De acordo com Márcio Santana, tudo está dentro do cronograma da escola – que, inclusive, motivou outra metáfora: “A Dragões é muito chata com prazos, a gente fala que a gente é muito britânico com tudo. Não é só com cronograma de quadra, mas também com cronograma de produção de carnaval. A gente vem com uma produção muito avançada. Nossos ateliês estão trabalhando a todo vapor, nosso barracão de alegoria já tem muita coisa pronta, e agora a gente entra na fase de lapidar o samba, deixar ele pronto para ele vir ser apresentado para a nossa comunidade. Agora a gente dá aquela temperadinha com sabor de Dragões para entregar para a comunidade – e, no primeiro ensaio, explodir ainda mais do que foi a explosão no anúncio do nosso samba na noite de hoje”, explicou.
Pensando no canto da instituição, Rogério Felix afirmou que, agora, é hora de fazer a sintonia fina do samba-enredo com os representantes da comunidade em geral: “A gente sempre tenta renovar e sempre trazer um trabalho cada vez mais forte, cada vez mais técnico, cada vez mais estudado. Nós temos uma ligação muito próxima com os nossos coordenadores, chefe de ala ou presidente de ala – como cada escola chama diferente, aqui nós chamamos de coordenadores de ala. E vamos intensificar cada vez mais a nossa força de canto, furar a bolha da escola e chegar na avenida fazendo tudo para ser a escola que mais canta na avenida”, desafiou.
Klemen também pontuou que a “Ritmo Que Incendeia” terá mais uma apresentação animada: “Desde quando nós gravamos todas as faixas em um estúdio, em um plano que a gente armou, eu já estou pensando em bossas, paradinhas, convenções… não tem como, tal qual no ano passado. Minha cabeça já está borbulhando! Vai vir coisa boa”, prometeu.

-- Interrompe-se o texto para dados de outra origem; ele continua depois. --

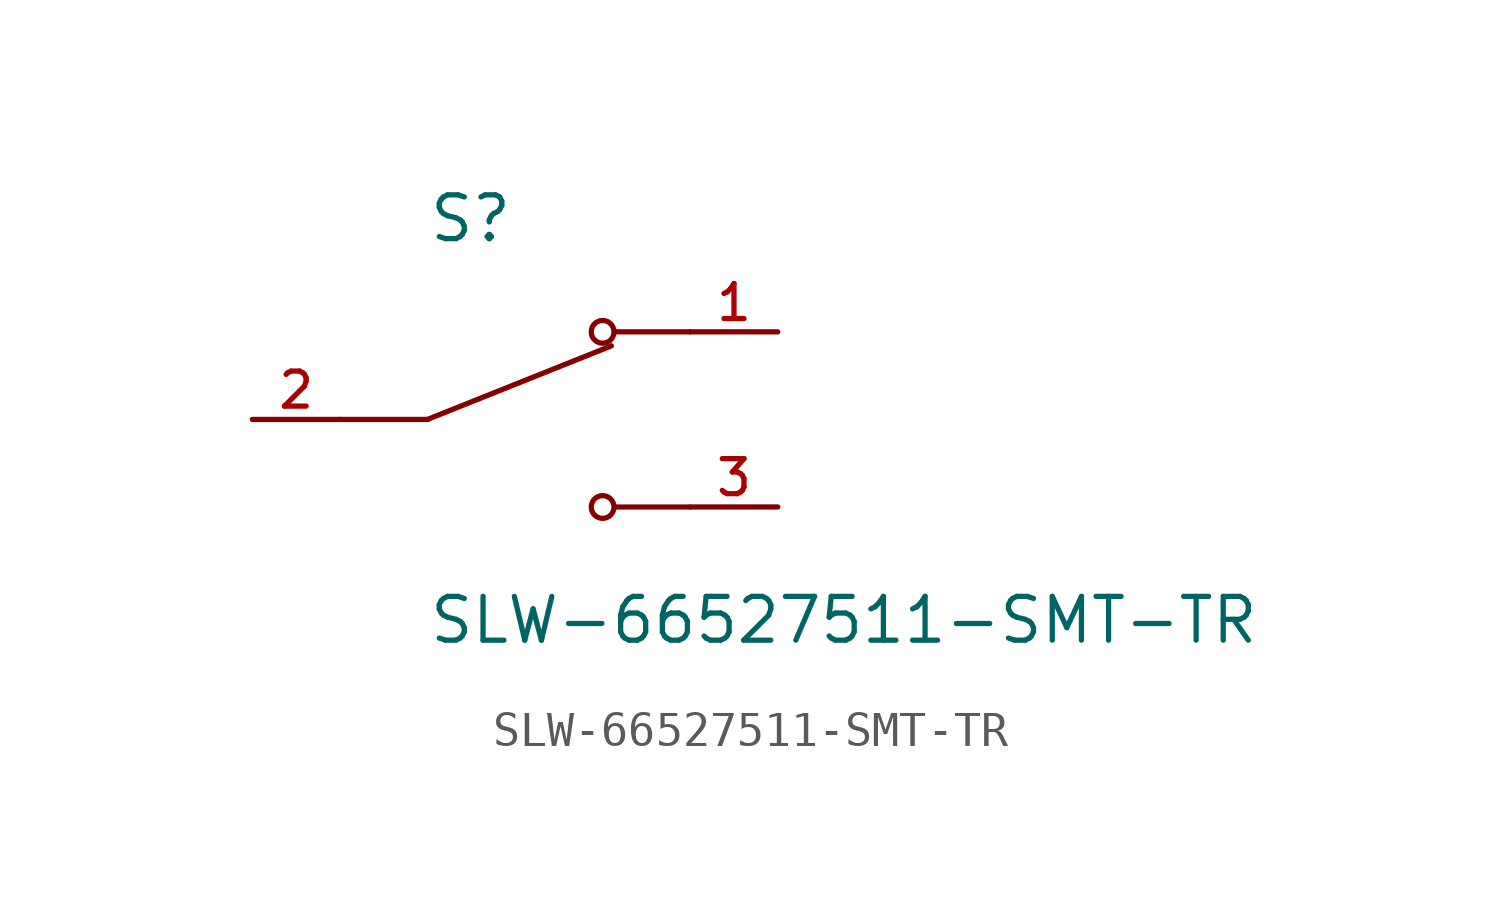
<source format=kicad_sym>
(kicad_symbol_lib
  (version 20211014)
  (generator kicad_symbol_editor)
  (symbol "SLW-66527511-SMT-TR"
    (pin_names
      (offset 1.016))
    (property "Reference" "S"
      (at -2.54 5.08 0)
      (effects (font (size 1.27 1.27)) (justify bottom left)))
    (property "Value" "SLW-66527511-SMT-TR"
      (at -2.54 -5.08 0)
      (effects (font (size 1.27 1.27)) (justify top left)))
    (symbol "SLW-66527511-SMT-TR_0_0"
      (polyline (pts (xy -2.54 0.0) (xy 2.794 2.134)) (stroke (width 0.152)))
      (circle (center 2.54 2.54) (radius 0.33) (stroke (width 0.152)) (fill (type none)))
      (polyline (pts (xy 5.08 2.54) (xy 2.921 2.54)) (stroke (width 0.152)))
      (polyline (pts (xy -2.54 0.0) (xy -5.08 0.0)) (stroke (width 0.152)))
      (circle (center 2.54 -2.54) (radius 0.33) (stroke (width 0.152)) (fill (type none)))
      (polyline (pts (xy 5.08 -2.54) (xy 2.921 -2.54)) (stroke (width 0.152)))
      (pin passive line (at 7.62 2.54 180.0) (length 2.54) (name "~" (effects (font (size 1.016 1.016)))) (number "1" (effects (font (size 1.016 1.016)))))
      (pin passive line (at -7.62 0.0 0) (length 2.54) (name "~" (effects (font (size 1.016 1.016)))) (number "2" (effects (font (size 1.016 1.016)))))
      (pin passive line (at 7.62 -2.54 180.0) (length 2.54) (name "~" (effects (font (size 1.016 1.016)))) (number "3" (effects (font (size 1.016 1.016))))))))
</source>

O casal de mestre-sala e porta-bandeira da agremiação também já está em pleno vapor, como revela Janny: “”Eu mesma sou bitolada em ficar imaginando a nossa rotina de dança… ouvi o samba campeão, fecho os olhos, vou dançando e imaginando o que pode ser feito fora da cabine – porque, para o jurado, é algo meio que certo e fechado. Mas, fora, temos que desenhar da melhor forma possível. Já deu certo!”, pontuou. Rubens preferiu o ar misterioso: “A Janny falou em desenhar e eu já vou dar um spoiler para vocês: nós vamos desenhar vocês na avenida”, intrigou.